Full house: Sports Team

Neu Full house: Sports Team

Craving a side of theatricality with your indie gig? Some pizazz? Maybe a few sharks?! Welcome Sports Team: the flamboyant, hilarious answer to all your prayers.

It’s 7.30pm on a Tuesday night and we’re sat in the middle of a bingo hall being snarled at by an angry pensioner. It’s not just any bingo hall, mind. No, Cricklewood’s Beacons Bingo holds the lofty title of the UK’s largest venue for this sort of thing, and we’re here upon the specific request of Sports Team – a band who seem naturally drawn to semi-suburban curios like these, much to the irritation of the nearby gamblers desperately hissing at singer Alex Rice to shut up. “There are two things you can do if you come from the suburbs,” he’s theorising. “You can send something down and say it’s grim and boring, or you can, if not romanticise it, then talk about it and be interested and make it lyrical and beautiful. Maybe that’s the difference with the sound we’re making.”

Since meeting at Cambridge University, the band (completed by guitarist and songwriter Rob Naggs, drummer Al Greenwood, guitarist Henry Young, bassist Oli Dewdney and Ben Mac on, er, shaker) have always taken the road less travelled. Among a near-non-existent music scene consisting primarily of choral groups and covers bands, the group started writing their own off-kilter tales of suburban romance and putting on their own night – the excellently-titled Poundband. “For us, it’s always been about making the gig an event,” explains Alex. “We did a tombola, we’d trick the local Labour candidate into coming down and introducing us, there were all these ‘bits’ that we had to make people come.” Eventually, Sports Team became such an established anomaly around Cambridge that they were asked to play the uni’s prestigious May Balls. “We’d be sharing dressing rooms with Nero, Shura, and Loyle Carner - that was one of the line ups,” remembers the singer. “We played before Pendulum once…”

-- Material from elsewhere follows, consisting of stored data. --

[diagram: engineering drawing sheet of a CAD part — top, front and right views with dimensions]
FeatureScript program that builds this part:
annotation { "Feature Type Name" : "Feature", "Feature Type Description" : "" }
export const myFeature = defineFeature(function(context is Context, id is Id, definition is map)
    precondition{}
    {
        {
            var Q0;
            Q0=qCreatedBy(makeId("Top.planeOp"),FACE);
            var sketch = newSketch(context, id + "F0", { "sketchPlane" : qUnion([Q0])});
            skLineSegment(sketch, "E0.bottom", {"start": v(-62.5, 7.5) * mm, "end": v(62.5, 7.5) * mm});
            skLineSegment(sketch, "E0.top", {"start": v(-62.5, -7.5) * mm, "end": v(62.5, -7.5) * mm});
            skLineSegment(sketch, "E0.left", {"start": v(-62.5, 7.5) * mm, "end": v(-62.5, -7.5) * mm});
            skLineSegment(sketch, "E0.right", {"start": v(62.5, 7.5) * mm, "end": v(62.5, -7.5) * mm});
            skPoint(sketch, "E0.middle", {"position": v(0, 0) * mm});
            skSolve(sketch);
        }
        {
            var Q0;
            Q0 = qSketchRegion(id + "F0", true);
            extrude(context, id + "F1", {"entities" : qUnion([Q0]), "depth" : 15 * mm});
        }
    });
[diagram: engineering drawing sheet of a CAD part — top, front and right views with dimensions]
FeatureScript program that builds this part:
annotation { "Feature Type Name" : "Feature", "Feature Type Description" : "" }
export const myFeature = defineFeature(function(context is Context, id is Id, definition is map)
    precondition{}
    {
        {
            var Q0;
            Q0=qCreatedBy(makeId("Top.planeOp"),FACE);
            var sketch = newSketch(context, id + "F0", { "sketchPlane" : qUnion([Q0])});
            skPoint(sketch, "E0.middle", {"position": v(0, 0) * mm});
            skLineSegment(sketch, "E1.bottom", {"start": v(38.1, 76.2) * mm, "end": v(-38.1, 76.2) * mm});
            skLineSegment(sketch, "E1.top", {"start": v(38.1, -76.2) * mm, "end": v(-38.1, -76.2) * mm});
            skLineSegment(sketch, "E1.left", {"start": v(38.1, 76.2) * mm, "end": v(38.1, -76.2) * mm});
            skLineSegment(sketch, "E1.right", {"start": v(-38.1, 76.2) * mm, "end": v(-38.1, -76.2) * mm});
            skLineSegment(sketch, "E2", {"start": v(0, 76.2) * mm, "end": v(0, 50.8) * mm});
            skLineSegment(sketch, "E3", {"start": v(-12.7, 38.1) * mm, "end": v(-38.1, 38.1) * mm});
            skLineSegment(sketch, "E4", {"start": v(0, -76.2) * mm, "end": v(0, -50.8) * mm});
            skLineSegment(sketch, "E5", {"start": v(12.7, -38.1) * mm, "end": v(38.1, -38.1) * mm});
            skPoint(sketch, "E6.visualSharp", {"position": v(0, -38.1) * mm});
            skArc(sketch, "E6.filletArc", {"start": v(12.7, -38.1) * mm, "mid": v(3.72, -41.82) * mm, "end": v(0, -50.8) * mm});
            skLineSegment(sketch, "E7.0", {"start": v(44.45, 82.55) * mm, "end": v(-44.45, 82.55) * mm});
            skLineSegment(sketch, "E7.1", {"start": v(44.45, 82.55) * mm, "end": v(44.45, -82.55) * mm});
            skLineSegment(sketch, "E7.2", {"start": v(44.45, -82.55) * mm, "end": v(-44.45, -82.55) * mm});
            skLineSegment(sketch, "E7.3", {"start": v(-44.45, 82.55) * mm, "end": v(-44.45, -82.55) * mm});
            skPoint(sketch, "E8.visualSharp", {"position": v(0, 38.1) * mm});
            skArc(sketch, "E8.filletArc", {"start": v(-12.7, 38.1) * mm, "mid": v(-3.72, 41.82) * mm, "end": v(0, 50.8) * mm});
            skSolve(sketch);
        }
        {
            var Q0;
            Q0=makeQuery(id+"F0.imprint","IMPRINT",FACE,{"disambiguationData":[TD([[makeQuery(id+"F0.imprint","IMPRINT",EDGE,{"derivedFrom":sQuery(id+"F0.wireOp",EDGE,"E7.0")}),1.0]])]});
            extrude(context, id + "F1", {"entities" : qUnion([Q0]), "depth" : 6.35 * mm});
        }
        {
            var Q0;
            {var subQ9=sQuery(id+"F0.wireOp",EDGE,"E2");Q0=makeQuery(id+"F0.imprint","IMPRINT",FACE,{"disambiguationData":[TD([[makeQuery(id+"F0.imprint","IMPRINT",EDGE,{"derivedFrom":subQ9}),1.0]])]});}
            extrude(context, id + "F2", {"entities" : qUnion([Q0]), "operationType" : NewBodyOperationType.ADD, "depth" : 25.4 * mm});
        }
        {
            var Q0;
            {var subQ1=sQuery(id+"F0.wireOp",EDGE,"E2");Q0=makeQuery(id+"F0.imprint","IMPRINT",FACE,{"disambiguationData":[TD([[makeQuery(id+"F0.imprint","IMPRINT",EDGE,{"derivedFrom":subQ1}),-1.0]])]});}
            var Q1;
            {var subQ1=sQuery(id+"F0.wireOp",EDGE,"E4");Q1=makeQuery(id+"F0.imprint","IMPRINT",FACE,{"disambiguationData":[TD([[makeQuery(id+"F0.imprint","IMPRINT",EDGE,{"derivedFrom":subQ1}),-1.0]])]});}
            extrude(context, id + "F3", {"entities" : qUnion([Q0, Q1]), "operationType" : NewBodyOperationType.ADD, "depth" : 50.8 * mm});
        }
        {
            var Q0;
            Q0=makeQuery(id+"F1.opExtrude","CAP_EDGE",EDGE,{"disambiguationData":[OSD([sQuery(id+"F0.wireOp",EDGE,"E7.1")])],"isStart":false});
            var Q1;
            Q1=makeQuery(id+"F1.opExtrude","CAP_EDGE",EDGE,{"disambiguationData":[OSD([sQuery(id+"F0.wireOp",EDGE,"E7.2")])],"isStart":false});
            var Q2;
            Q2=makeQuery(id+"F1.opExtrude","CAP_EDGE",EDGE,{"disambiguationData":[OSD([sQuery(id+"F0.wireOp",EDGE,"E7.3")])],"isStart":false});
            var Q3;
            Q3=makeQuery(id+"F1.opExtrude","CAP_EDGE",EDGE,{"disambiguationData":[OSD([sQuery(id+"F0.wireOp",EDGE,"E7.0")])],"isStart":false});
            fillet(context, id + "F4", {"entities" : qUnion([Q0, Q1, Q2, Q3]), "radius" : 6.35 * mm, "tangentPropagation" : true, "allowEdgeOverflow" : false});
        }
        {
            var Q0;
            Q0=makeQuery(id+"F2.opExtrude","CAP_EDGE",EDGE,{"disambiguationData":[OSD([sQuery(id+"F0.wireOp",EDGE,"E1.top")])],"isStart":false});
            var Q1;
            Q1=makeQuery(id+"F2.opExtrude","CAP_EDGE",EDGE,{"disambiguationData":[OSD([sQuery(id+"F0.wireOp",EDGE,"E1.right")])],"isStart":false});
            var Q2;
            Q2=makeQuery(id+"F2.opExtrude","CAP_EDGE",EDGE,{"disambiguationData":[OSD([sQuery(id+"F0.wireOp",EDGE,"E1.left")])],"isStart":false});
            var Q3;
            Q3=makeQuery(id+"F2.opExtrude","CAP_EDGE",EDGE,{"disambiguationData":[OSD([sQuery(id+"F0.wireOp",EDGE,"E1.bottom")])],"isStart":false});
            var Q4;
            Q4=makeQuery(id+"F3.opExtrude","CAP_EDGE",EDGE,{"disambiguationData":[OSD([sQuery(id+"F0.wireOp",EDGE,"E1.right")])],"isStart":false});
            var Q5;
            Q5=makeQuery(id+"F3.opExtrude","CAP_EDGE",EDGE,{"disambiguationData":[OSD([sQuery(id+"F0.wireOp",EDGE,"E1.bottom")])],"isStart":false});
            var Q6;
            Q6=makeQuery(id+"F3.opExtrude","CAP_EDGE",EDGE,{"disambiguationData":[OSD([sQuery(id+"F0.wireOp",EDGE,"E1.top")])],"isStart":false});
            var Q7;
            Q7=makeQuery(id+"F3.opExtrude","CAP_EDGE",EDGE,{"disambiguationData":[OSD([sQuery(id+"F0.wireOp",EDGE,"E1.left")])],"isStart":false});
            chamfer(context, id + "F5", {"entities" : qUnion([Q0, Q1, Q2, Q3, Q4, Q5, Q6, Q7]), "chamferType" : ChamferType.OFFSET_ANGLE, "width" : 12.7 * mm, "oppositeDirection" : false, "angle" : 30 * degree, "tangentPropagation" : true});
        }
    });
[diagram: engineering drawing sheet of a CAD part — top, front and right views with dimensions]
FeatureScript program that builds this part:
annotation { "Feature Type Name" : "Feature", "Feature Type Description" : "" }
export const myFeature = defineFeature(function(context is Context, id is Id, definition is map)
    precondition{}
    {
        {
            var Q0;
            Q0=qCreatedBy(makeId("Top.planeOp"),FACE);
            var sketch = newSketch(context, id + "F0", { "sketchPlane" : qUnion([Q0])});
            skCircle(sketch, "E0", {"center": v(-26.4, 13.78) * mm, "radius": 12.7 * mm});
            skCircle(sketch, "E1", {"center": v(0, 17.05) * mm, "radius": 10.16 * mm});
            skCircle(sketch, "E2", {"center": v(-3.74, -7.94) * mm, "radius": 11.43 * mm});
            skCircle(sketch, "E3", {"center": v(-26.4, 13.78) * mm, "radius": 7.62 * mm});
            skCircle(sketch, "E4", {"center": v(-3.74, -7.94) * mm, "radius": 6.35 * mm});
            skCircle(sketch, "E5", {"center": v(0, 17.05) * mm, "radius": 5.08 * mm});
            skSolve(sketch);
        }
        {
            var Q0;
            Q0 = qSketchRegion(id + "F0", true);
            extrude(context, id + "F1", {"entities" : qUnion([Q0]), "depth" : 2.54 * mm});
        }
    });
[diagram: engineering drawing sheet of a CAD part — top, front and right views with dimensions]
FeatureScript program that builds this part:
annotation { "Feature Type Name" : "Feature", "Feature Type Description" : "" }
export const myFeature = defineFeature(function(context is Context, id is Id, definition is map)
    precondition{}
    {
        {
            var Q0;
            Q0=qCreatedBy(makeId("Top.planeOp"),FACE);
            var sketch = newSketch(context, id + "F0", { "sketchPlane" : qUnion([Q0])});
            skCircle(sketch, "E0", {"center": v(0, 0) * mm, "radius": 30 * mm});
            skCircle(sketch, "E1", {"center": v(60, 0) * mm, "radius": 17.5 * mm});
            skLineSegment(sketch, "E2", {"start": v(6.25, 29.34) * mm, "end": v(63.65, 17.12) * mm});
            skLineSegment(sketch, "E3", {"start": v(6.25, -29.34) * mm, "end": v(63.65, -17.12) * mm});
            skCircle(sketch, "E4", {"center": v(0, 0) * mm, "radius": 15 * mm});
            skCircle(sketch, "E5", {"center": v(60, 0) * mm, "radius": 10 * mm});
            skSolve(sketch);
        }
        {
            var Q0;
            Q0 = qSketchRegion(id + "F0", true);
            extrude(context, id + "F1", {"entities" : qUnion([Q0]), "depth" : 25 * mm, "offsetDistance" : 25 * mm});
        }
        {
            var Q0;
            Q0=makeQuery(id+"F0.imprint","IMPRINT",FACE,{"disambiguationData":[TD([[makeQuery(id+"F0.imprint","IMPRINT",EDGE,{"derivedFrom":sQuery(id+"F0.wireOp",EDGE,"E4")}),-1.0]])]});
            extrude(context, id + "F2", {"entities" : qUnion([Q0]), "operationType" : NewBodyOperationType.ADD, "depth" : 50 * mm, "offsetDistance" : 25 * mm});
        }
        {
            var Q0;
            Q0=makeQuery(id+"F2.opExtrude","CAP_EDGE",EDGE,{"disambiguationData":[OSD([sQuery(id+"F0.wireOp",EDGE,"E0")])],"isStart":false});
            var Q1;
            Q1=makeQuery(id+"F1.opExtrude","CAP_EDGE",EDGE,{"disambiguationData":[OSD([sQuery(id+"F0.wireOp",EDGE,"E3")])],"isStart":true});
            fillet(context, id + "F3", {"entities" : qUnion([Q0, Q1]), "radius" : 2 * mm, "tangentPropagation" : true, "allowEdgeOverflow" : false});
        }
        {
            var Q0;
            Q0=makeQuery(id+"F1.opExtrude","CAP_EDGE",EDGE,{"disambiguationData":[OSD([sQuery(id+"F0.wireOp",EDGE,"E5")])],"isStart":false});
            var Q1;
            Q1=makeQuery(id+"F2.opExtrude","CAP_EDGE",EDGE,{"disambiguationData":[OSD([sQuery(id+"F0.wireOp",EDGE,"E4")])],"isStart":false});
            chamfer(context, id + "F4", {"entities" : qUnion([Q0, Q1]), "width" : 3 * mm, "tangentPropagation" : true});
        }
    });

Moving to their shared house in Harlesden, the band upped their oddball live act to a series of ramshackle London shows – flamboyant and theatrical, with Alex in the centre of it all, prancing ‘round the stage like a young Jarvis, and Ben standing perfectly still, shaking a packet of Tic Tacs. “It was definitely born out of the fact that if you don’t have loads of songs then you’ve got to make a show,” says the frontman. “I just think it’s a higher art form than the actual songwriting, doing the performing bit. I think it’s quite lowbrow, the songwriting bit.”

Full house: Sports Team Full house: Sports Team Full house: Sports Team

"I always try not to second guess what's cool or not cool."

— Rob Naggs

Alex, it turns out from the amused head shakes that respond to that particular quip, does not actually write the songs. The Liam to Rob’s Noel, he’s primarily the outspoken mouthpiece of the operation. Rob, meanwhile, is covertly tucking some zingers in behind the scenes too. On ‘Camel Crew’ they slyly dig "This avant garde is still the same / Go to Goldsmiths and they dye their fringes / You know they’ve made it only when they sign the rights to Sony" - supposedly aimed at HMLTD. "The outrage they had shows how self-congratulatory that whole scene is," snorts Alex. "Their A&R walked out of our set when he heard it, but if you hear the lyrics it couldn’t be tamer." Shortly after our interview, the band get in another lol-worthy Twitter beef with Shame. Is it a joke? Who knows. And therein lies the brilliance of Sports Team.

Take single ‘Kutcher’. A eulogy to the ultimate romance of the TV star and actress Demi Moore, it’s a surreal and brilliant slice of absurdity. "As soon as you start to pretend to be a big band and sing about things outside of your experience, it becomes very embarrassing, very quickly," says Rob. "So I always try not to second guess what’s cool or not cool." And by not giving a shit about being cool, Sports Team have ended up weirdly cool regardless. What world are Sports Team trying to inhabit, we ask? "It’s Mock Tudor with a hint of lovable amateurism. A bit of [runner] Roger Bannister. [John] Betjeman’s a good reference, and a Will Self wandering element. That’s probably where we are," assesses Alex. Well, exactly.

Full house: Sports Team Full house: Sports Team Full house: Sports Team

"It was definitely born out of the fact that if you don’t have loads of songs then you’ve got to make a show."

— Alex Rice

For their next trick, Sports Team have recently announced a reasonably ambitious date at London’s Scala. Naturally, they’ve got some lofty plans for the night. "There are very grand themes we’re floating the idea of," nods the singer. "The promoters want it to be something like ‘Sports Team and Friends’, but we want to do a shark theme. Get a beach upstairs, cages, boats, surfers. Thorpe Park, Splash Down vibe – log flumes, that sort of things. You know Robbie Williams at Knebworth where he gets lowered down on a harness and dangled in? We wanna do that. 100% getting a harness."

It sounds ridiculous, but honestly at this point, we wouldn’t bet against it.

Sports Team's new single 'Kutcher' is out now.